Start of EXERCISE INPUT
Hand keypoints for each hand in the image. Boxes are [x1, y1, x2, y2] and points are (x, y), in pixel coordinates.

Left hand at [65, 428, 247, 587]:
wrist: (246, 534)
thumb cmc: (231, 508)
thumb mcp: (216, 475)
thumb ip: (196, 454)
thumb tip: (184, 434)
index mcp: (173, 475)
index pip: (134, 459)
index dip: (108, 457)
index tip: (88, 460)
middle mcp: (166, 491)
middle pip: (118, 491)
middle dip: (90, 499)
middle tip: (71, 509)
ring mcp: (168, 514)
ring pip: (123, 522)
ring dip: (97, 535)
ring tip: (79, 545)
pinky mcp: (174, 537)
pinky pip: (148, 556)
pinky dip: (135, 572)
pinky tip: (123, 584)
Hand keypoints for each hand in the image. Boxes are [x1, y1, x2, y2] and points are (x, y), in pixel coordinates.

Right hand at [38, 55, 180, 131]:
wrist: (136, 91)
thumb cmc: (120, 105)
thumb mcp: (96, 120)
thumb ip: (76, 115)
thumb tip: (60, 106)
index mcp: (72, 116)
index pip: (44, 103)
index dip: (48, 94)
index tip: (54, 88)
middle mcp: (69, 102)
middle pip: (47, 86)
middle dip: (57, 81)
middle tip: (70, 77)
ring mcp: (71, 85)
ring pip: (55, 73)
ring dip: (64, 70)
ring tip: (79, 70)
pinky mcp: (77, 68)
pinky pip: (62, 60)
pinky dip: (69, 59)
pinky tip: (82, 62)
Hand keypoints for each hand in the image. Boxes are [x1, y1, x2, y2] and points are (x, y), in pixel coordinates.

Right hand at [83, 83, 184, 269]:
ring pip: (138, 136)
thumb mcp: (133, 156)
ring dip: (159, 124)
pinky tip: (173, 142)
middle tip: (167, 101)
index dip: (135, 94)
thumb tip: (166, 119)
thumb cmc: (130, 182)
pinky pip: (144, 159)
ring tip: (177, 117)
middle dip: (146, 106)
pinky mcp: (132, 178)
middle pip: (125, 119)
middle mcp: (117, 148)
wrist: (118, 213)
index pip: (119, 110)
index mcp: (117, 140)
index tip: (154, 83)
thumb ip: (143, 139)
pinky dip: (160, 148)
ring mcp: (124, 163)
End of EXERCISE INPUT
- **WHAT THE TASK REQUIRES**
The answer must be the line containing "ring dip: (159, 124)" and every line after it through the end of the records, repeated exactly.

- **WRITTEN ANSWER**
ring dip: (159, 124)
pinky tip: (173, 142)
middle tip: (167, 101)
index dip: (135, 94)
thumb tip: (166, 119)
thumb cmc: (130, 182)
pinky pip: (144, 159)
ring tip: (177, 117)
middle dip: (146, 106)
pinky mcp: (132, 178)
middle pip: (125, 119)
middle mcp: (117, 148)
wrist: (118, 213)
index pip: (119, 110)
index mcp: (117, 140)
index tip: (154, 83)
thumb ip: (143, 139)
pinky dip: (160, 148)
ring mcp: (124, 163)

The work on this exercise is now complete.